To clarify, if the physician has a separately maintained office space at the same physical location as the ASC, and it meets "distinct entity" requirements, then report office POS 11 for services performed in that office. But if the service occurs in the ASC, then you should report POS 24.

Think Twice About 34 for Outpatient Hospice

The POS code reported for a hospice patient varies depending on where the service takes place.

If the patient under the hospice benefit is in an inpatient setting, report POS 34 (Hospice -- for inpatient care). If the patient received the service in an outpatient setting, report the POS based on where the service takes place, such as office (POS 11), outpatient hospital (POS 22), or the patient's home (POS 12).

Remember: POS 12 for home refers to a residence that isn't operated by the hospice or other care-giving entity. For example, if the patient resides at a nursing home, you should report POS 32 (Nursing facility and skilled nursing facilities [SNFs] to Part B residents) rather than POS 12 (Home or private residence of patient).

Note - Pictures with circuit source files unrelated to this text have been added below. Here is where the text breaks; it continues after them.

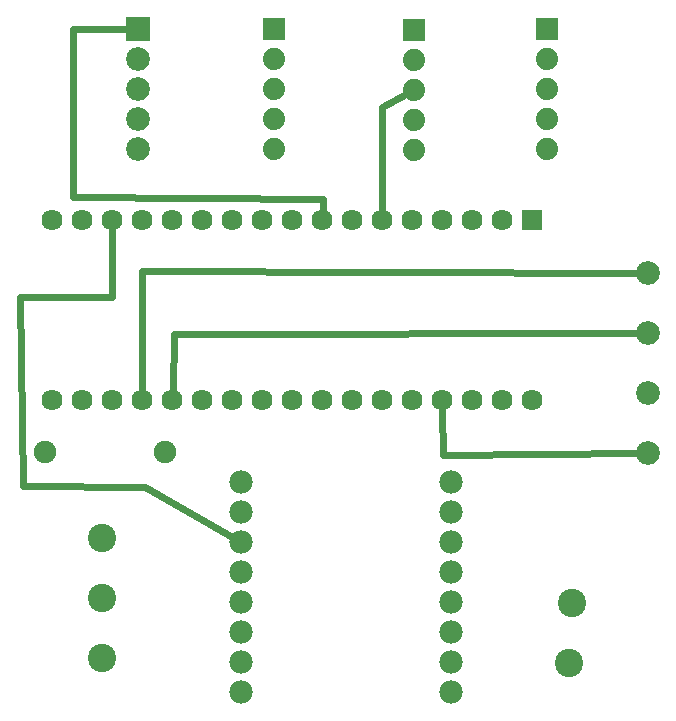
<source format=gbl>
G04 MADE WITH FRITZING*
G04 WWW.FRITZING.ORG*
G04 DOUBLE SIDED*
G04 HOLES PLATED*
G04 CONTOUR ON CENTER OF CONTOUR VECTOR*
%ASAXBY*%
%FSLAX23Y23*%
%MOIN*%
%OFA0B0*%
%SFA1.0B1.0*%
%ADD10C,0.094488*%
%ADD11C,0.079370*%
%ADD12C,0.075000*%
%ADD13C,0.077701*%
%ADD14C,0.070555*%
%ADD15C,0.070583*%
%ADD16C,0.074000*%
%ADD17R,0.070542X0.070570*%
%ADD18R,0.079370X0.079370*%
%ADD19R,0.074000X0.074000*%
%ADD20C,0.024000*%
%LNCOPPER0*%
G90*
G70*
G54D10*
X1936Y407D03*
X1926Y207D03*
X371Y623D03*
X371Y423D03*
X371Y223D03*
G54D11*
X2191Y1507D03*
X2191Y1307D03*
X2191Y1107D03*
X2191Y907D03*
G54D12*
X181Y911D03*
X581Y911D03*
G54D13*
X835Y809D03*
X835Y709D03*
X835Y609D03*
X835Y509D03*
X835Y409D03*
X835Y309D03*
X835Y209D03*
X835Y109D03*
X1535Y809D03*
X1535Y709D03*
X1535Y609D03*
X1535Y509D03*
X1535Y409D03*
X1535Y309D03*
X1535Y209D03*
X1535Y109D03*
G54D14*
X1805Y1682D03*
X1705Y1682D03*
X1605Y1682D03*
X1505Y1682D03*
X1405Y1682D03*
X1305Y1682D03*
X1205Y1682D03*
X1105Y1682D03*
X1005Y1682D03*
G54D15*
X905Y1682D03*
X805Y1682D03*
X705Y1682D03*
G54D14*
X605Y1682D03*
X505Y1682D03*
G54D15*
X405Y1682D03*
X305Y1682D03*
X205Y1682D03*
G54D14*
X1805Y1082D03*
X1705Y1082D03*
X1605Y1082D03*
X1505Y1082D03*
X1405Y1082D03*
X1305Y1082D03*
X1005Y1082D03*
G54D15*
X905Y1082D03*
G54D14*
X1105Y1082D03*
X1205Y1082D03*
G54D15*
X805Y1082D03*
X705Y1082D03*
G54D14*
X605Y1082D03*
X505Y1082D03*
G54D15*
X405Y1082D03*
X305Y1082D03*
X205Y1082D03*
G54D11*
X491Y2320D03*
X491Y2220D03*
X491Y2120D03*
X491Y2020D03*
X491Y1920D03*
G54D16*
X1855Y2318D03*
X1855Y2218D03*
X1855Y2118D03*
X1855Y2018D03*
X1855Y1918D03*
X944Y2319D03*
X944Y2219D03*
X944Y2119D03*
X944Y2019D03*
X944Y1919D03*
X1410Y2316D03*
X1410Y2216D03*
X1410Y2116D03*
X1410Y2016D03*
X1410Y1916D03*
G54D17*
X1805Y1682D03*
G54D18*
X491Y2320D03*
G54D19*
X1855Y2318D03*
X944Y2319D03*
X1410Y2316D03*
G54D20*
X514Y792D02*
X810Y623D01*
D02*
X106Y796D02*
X514Y792D01*
D02*
X96Y1425D02*
X106Y796D01*
D02*
X405Y1652D02*
X404Y1426D01*
D02*
X404Y1426D02*
X96Y1425D01*
D02*
X1304Y2061D02*
X1382Y2102D01*
D02*
X274Y1761D02*
X273Y2320D01*
D02*
X273Y2320D02*
X460Y2320D01*
D02*
X1106Y1754D02*
X274Y1761D01*
D02*
X1305Y1711D02*
X1304Y2061D01*
D02*
X1106Y1711D02*
X1106Y1754D01*
D02*
X2160Y907D02*
X1506Y899D01*
D02*
X1506Y899D02*
X1505Y1052D01*
D02*
X2160Y1307D02*
X609Y1302D01*
D02*
X609Y1302D02*
X606Y1111D01*
D02*
X2160Y1507D02*
X503Y1514D01*
D02*
X503Y1514D02*
X505Y1111D01*
G04 End of Copper0*
M02*
</source>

Keep Your Practice in the Clear

One of the main reasons CMS is so concerned about proper POS coding is that the agency doesn't want to overpay providers (non-facility rates are higher than facility rates in the fee schedule because a physician in a facility doesn't bear the same overhead costs as one performing services in his own space). As a coder, not only do you need to be sure you're reporting the proper POS for accurate reimbursement, you also need to be sure you append modifier 26 (Professional component) when you are reporting only the professional component of a code split into professional and technical components.

For example: A patient presents as an outpatient to a facility for coronary CTA (75574, Computed tomographic angiography, heart, coronary arteries and bypass grafts [when present], with contrast material, including 3D image postprocessing [including evaluation of cardiac structure and morphology, assessment of cardiac function, and evaluation of venous structures, if performed]). Your cardiologist reviews and interprets the image at his office and provides a written report. For the cardiologist's services, you should report 75574-26 and outpatient POS 22.

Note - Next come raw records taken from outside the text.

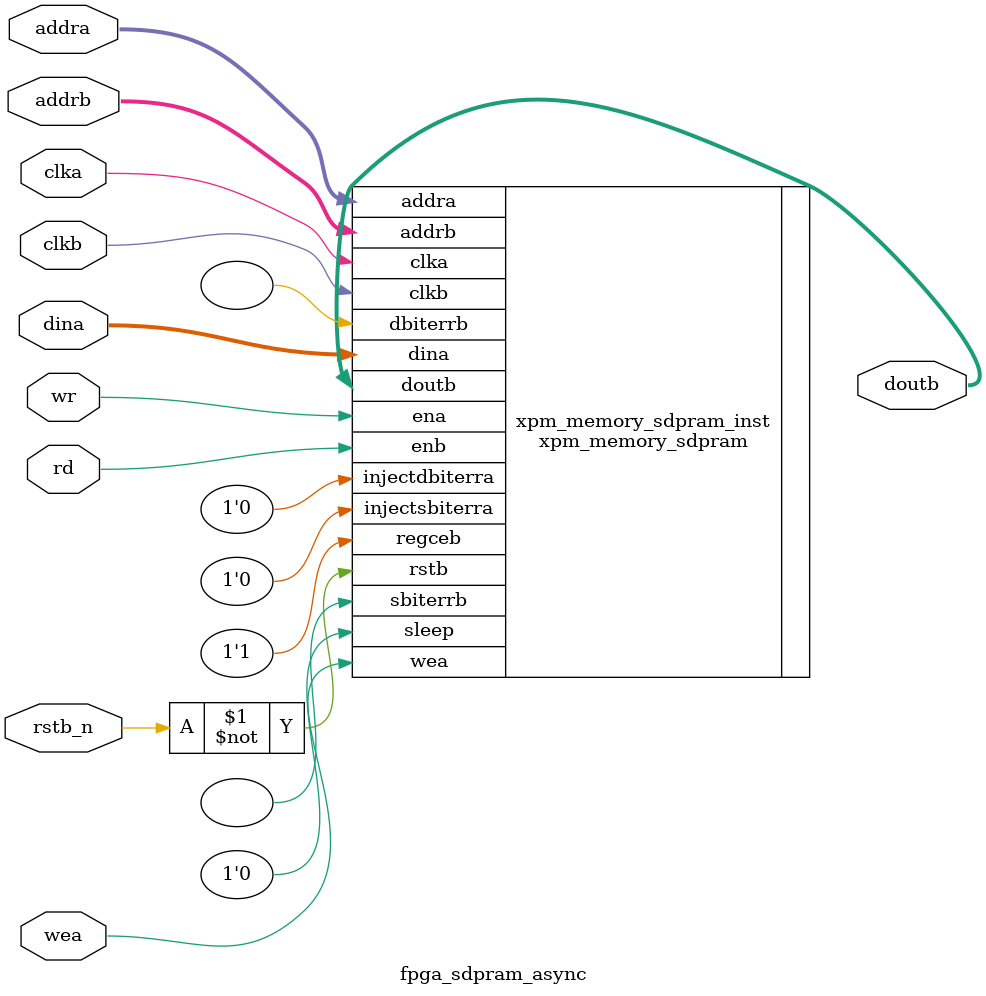
<source format=v>

module fpga_sdpram_async (/*autoarg*/
   // Outputs
   doutb,
   // Inputs
   clka, wr, addra, wea, dina, clkb, rd, rstb_n, addrb
   );

//--------------------------------------------------------------------------------------------
//  parameter define
//--------------------------------------------------------------------------------------------
parameter				ADDR_WIDTH	=	6			;
parameter				DATA_WIDTH	=	6			;
parameter				READ_LATEN  =   1           ;
parameter				BYTE_WIDTH	=	DATA_WIDTH  ;
parameter				WEA_SIZE	=	DATA_WIDTH/BYTE_WIDTH    ;
parameter				MEMORY_SIZE	=	2**ADDR_WIDTH*DATA_WIDTH ;

//--------------------------------------------------------------------------------------------
//  input & output
//--------------------------------------------------------------------------------------------
input                                clka                        ;
input                                wr                          ;
input  [ADDR_WIDTH-1:0]              addra                       ;
input  [WEA_SIZE  -1:0]              wea                         ;
input  [DATA_WIDTH-1:0]              dina   					 ;

input                                clkb                        ;
input                                rd                          ;
input                                rstb_n                      ;
input  [ADDR_WIDTH-1:0]              addrb                       ;
output [DATA_WIDTH-1:0]              doutb                       ;

//--------------------------------------------------------------------------------------------
//  xpm_memory_sdpram instance
//--------------------------------------------------------------------------------------------
   xpm_memory_sdpram #(
      .ADDR_WIDTH_A            (ADDR_WIDTH          ), // DECIMAL
      .ADDR_WIDTH_B            (ADDR_WIDTH          ), // DECIMAL
      .AUTO_SLEEP_TIME         (0                   ), // DECIMAL
      .BYTE_WRITE_WIDTH_A      (BYTE_WIDTH          ), // DECIMAL
      .CLOCKING_MODE           ("independent_clock" ), // String
      .ECC_MODE                ("no_ecc"            ), // String
      .MEMORY_INIT_FILE        ("none"              ), // String
      .MEMORY_INIT_PARAM       ("0"                 ), // String
      .MEMORY_OPTIMIZATION     ("true"              ), // String
      .MEMORY_PRIMITIVE        ("auto"              ), // String
      .MEMORY_SIZE             (MEMORY_SIZE         ), // DECIMAL
      .MESSAGE_CONTROL         (0                   ), // DECIMAL
      .READ_DATA_WIDTH_B       (DATA_WIDTH          ), // DECIMAL
      .READ_LATENCY_B          (READ_LATEN          ), // DECIMAL
      .READ_RESET_VALUE_B      ("0"                 ), // String
      .USE_EMBEDDED_CONSTRAINT (0                   ), // DECIMAL
      .USE_MEM_INIT            (1                   ), // DECIMAL
      .WAKEUP_TIME             ("disable_sleep"     ), // String
      .WRITE_DATA_WIDTH_A      (DATA_WIDTH          ), // DECIMAL
      .WRITE_MODE_B            ("read_first"        )  // String
   )
   xpm_memory_sdpram_inst (
      .dbiterrb       (        ), // 1-bit output: Status signal to indicate double bit error occurrence
                                  // on the data output of port B.

      .doutb          (doutb   ), // READ_DATA_WIDTH_B-bit output: Data output for port B read operations.
      .sbiterrb       (        ), // 1-bit output: Status signal to indicate single bit error occurrence
                                  // on the data output of port B.

      .addra          (addra   ), // ADDR_WIDTH_A-bit input: Address for port A write operations.
      .addrb          (addrb   ), // ADDR_WIDTH_B-bit input: Address for port B read operations.
      .clka           (clka    ), // 1-bit input: Clock signal for port A. Also clocks port B when
                                  // parameter CLOCKING_MODE is "common_clock".

      .clkb           (clkb    ), // 1-bit input: Clock signal for port B when parameter CLOCKING_MODE is
                                  // "independent_clock". Unused when parameter CLOCKING_MODE is
                                  // "common_clock".

      .dina           (dina    ), // WRITE_DATA_WIDTH_A-bit input: Data input for port A write operations.
      .ena            (wr      ), // 1-bit input: Memory enable signal for port A. Must be high on clock
                                  // cycles when write operations are initiated. Pipelined internally.

      .enb            (rd      ),                       // 1-bit input: Memory enable signal for port B. Must be high on clock
                                         // cycles when read operations are initiated. Pipelined internally.

      .injectdbiterra (1'b0    ), // 1-bit input: Controls double bit error injection on input data when
                                          // ECC enabled (Error injection capability is not available in
                                          // "decode_only" mode).

      .injectsbiterra (1'b0    ), // 1-bit input: Controls single bit error injection on input data when
                                  // ECC enabled (Error injection capability is not available in
                                  // "decode_only" mode).

      .regceb         (1'b1    ), // 1-bit input: Clock Enable for the last register stage on the output
                                  // data path.

      .rstb           (~rstb_n ), // 1-bit input: Reset signal for the final port B output register stage.
                                  // Synchronously resets output port doutb to the value specified by
                                  // parameter READ_RESET_VALUE_B.

      .sleep          (1'b0    ), // 1-bit input: sleep signal to enable the dynamic power saving feature.
      .wea            (wea     )  // WRITE_DATA_WIDTH_A-bit input: Write enable vector for port A input
                                  // data port dina. 1 bit wide when word-wide writes are used. In
                                  // byte-wide write configurations, each bit controls the writing one
                                  // byte of dina to address addra. For example, to synchronously write
                                  // only bits [15-8] of dina when WRITE_DATA_WIDTH_A is 32, wea would be
                                  // 4'b0010.

   );

endmodule


</source>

Smart move: Ensure your practice's providers, coders, and billers understand this new POS change so your practice will report the appropriate POS on the CMS claim form, Brink advises.

Additionally, other contractual payers may follow CMS's footsteps and adopt this POS change, so be on the watch, Brink says.

Resources: Take time to read Transmittal 2407, CR 7631, at www.cms.gov/transmittals/downloads/R2407CP.pdf and its accompanying MLN Matters article at www.cms.gov/MLNMattersArticles/Downloads/MM7631.pdf.